Thursday, July 24, 2008

Obama’s Other ‘Change’

While saying that he is not the typical politician, Barack Obama sure does act like one.

On the presumed Democratic presidential nominee’s campaign Web site, any mention of the troop surge in Iraq has been removed from it, according to CBS News.

Obama was a strong opponent of the troop surge in Iraq when President Bush mentioned it in January 2007.

“I am not persuaded that 20,000 additional troops in Iraq is going to solve the sectarian violence there,” Obama said at the time. “In fact, I think it will do the reverse.”

However, since then, the troop surge has been credited for curtailing the violence from the insurgents. Yet Obama still feels that the troop increase was not worth it, which is contradictory, considering the new added sentence to his Web site.

It states that as president, Obama “would reserve the right to intervene militarily, with our international partners, to suppress genocidal violence within Iraq.”
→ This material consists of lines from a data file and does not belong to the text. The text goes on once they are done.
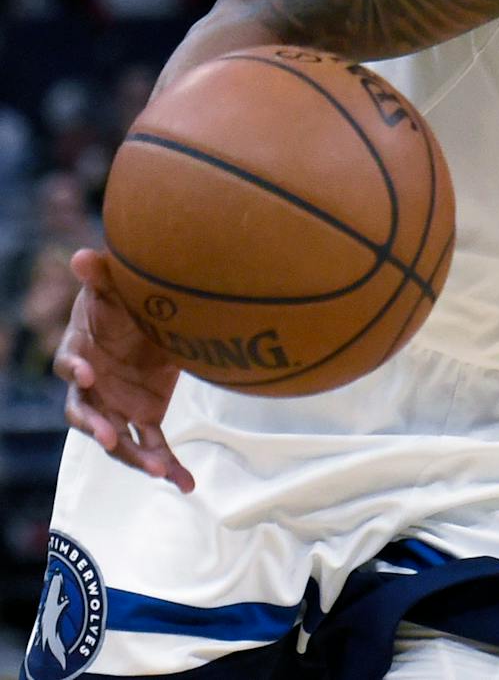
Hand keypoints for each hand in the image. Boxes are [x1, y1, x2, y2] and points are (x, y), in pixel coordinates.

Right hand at [53, 249, 194, 492]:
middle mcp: (93, 387)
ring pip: (119, 439)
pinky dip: (168, 466)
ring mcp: (117, 406)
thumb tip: (83, 255)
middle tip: (109, 438)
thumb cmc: (122, 303)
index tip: (88, 373)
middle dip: (96, 427)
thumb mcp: (114, 288)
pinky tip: (187, 486)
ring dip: (137, 457)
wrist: (149, 317)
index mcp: (80, 353)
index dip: (76, 370)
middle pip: (86, 413)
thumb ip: (100, 276)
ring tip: (161, 472)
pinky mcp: (144, 416)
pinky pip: (154, 445)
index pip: (69, 365)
So according to Obama, any military action is OK if he does it, but not by a Republican president.

For months Obama has been telling Americans how he’s not the average D.C. politician who says anything for a vote and will clean up Washington.

But he is doing just that by erasing key things that he has said himself just because it conflicts with the reality of what’s going on in Iraq.

Apparently, Obama’s “change” isn’t that much different from the typical politician when faced with things that make him look bad and inexperienced.